Evidently, there's no upside to having a huge head. You take a lot of razzing -- Headquarters and Headly are two of the printable slurs -- plus you look like a Little Leaguer in a standard cap. "Believe me," Bochy says. "There have been bigger heads in baseball than mine."
"Like Kevin Mench's. They call him Shrek."
Alas, the cranium of the Milwaukee Brewers outfielder is a silly millimeter shorter than Bochy's.
Bochy may be onto something. The former commissioner has such a humongous head that in 1991, when he was attending a World Series game in the Metrodome with his daughter, a ball hit his daughter on the head and left press box wags wondering how it could possibly have missed her old man.
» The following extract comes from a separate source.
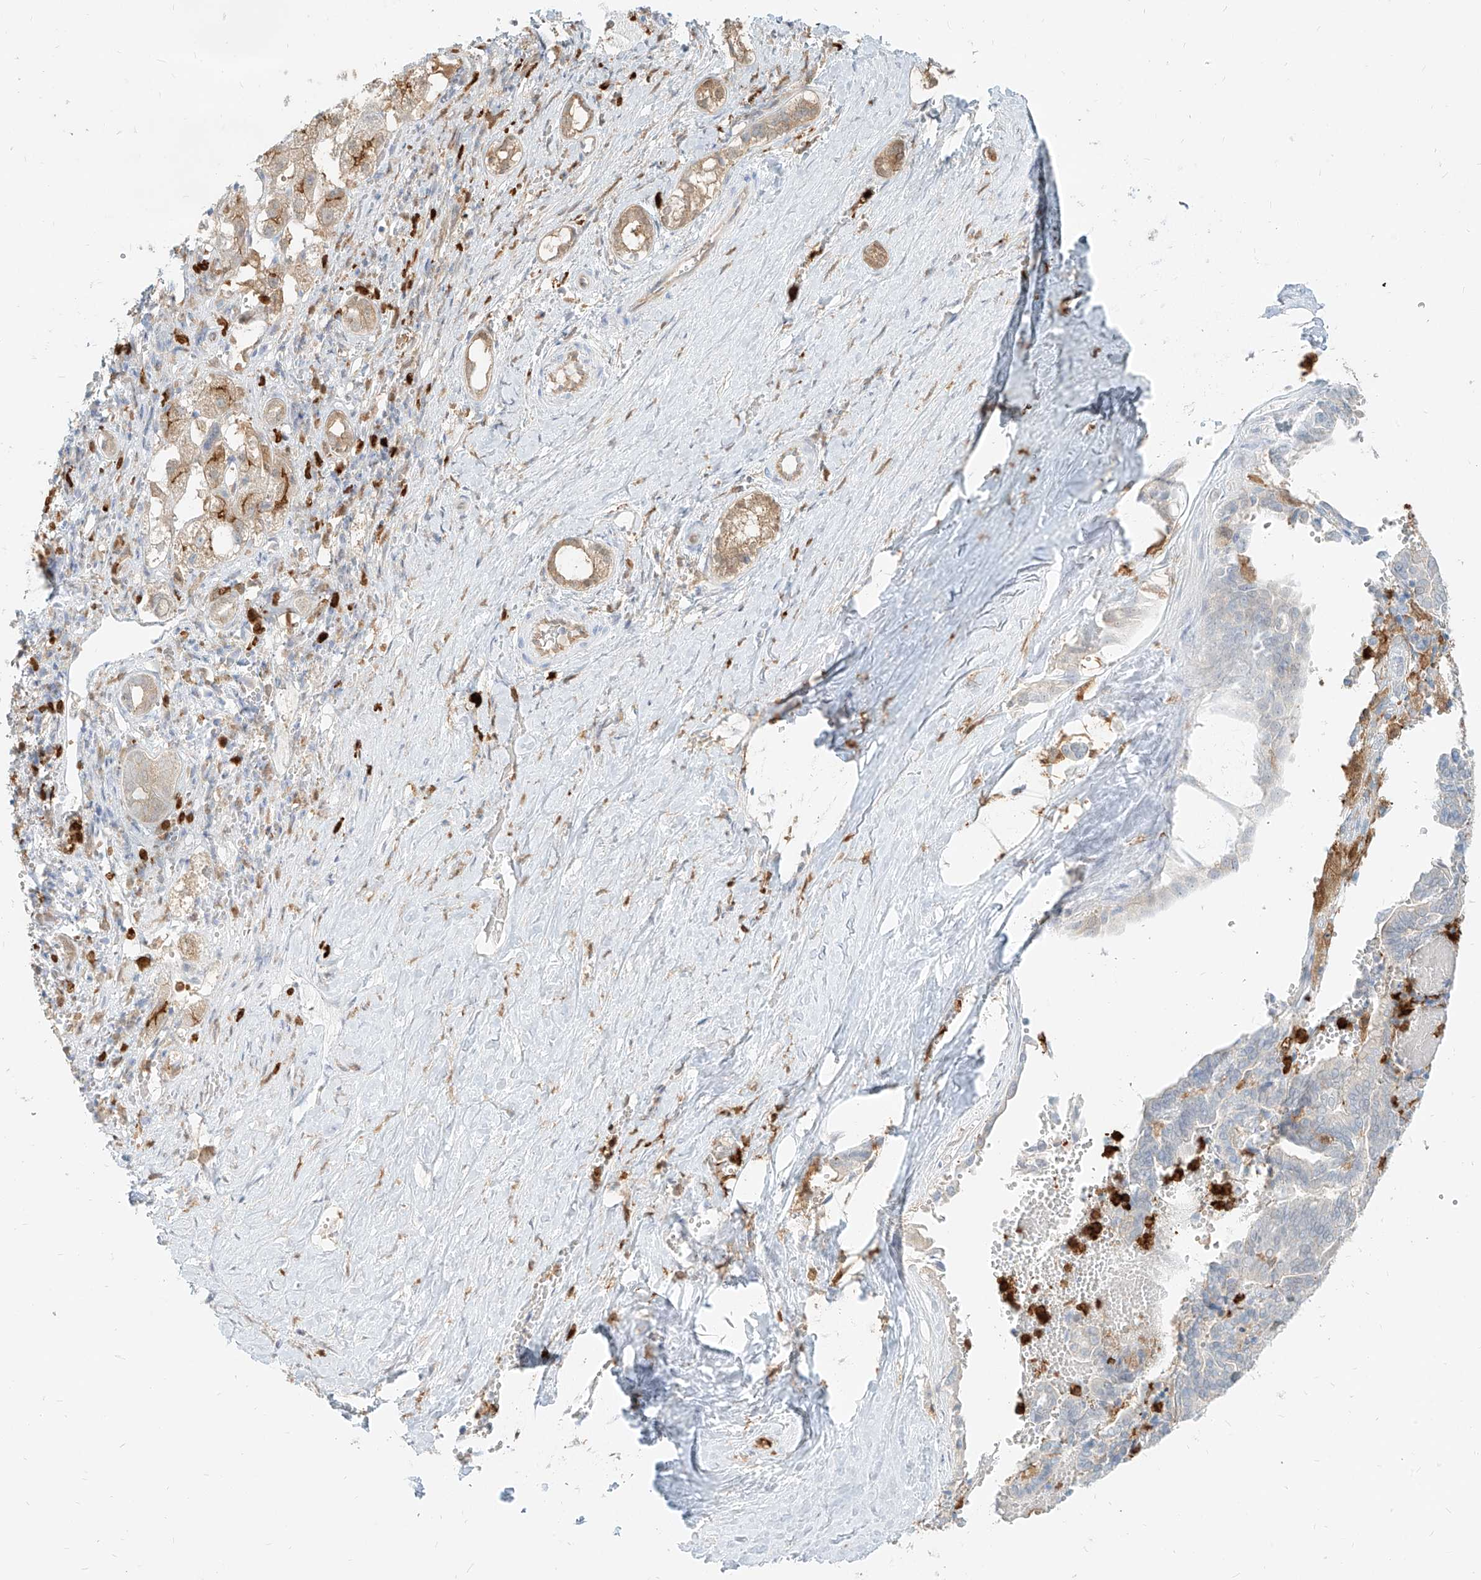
{"staining": {"intensity": "weak", "quantity": "25%-75%", "location": "cytoplasmic/membranous"}, "tissue": "liver cancer", "cell_type": "Tumor cells", "image_type": "cancer", "snomed": [{"axis": "morphology", "description": "Cholangiocarcinoma"}, {"axis": "topography", "description": "Liver"}], "caption": "Liver cancer stained with a brown dye exhibits weak cytoplasmic/membranous positive expression in approximately 25%-75% of tumor cells.", "gene": "PGD", "patient": {"sex": "female", "age": 75}}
Because snug-fitting caps are hard to come by, Bochy has gone entire seasons wearing the same one. He could never wash them, lest they shrink. "Around September, you didn't even want to look at or smell one of those caps," he says. "They'd be pretty gross, all mildewed and soaked with sweat. All kinds of molds and diseases would grow in the inner flap of an all-season cap. You could probably start an epidemic with one of them."
As capacious as Bochy's caps are, he still must stretch them before donning them. "I'm not sure if that's because the caps are shrinking or my skull is enlarging," he deadpans. "Unfortunately, because of the whole steroids deal, I have to watch my mouth now. If I say my head's getting bigger, people might take it the wrong way."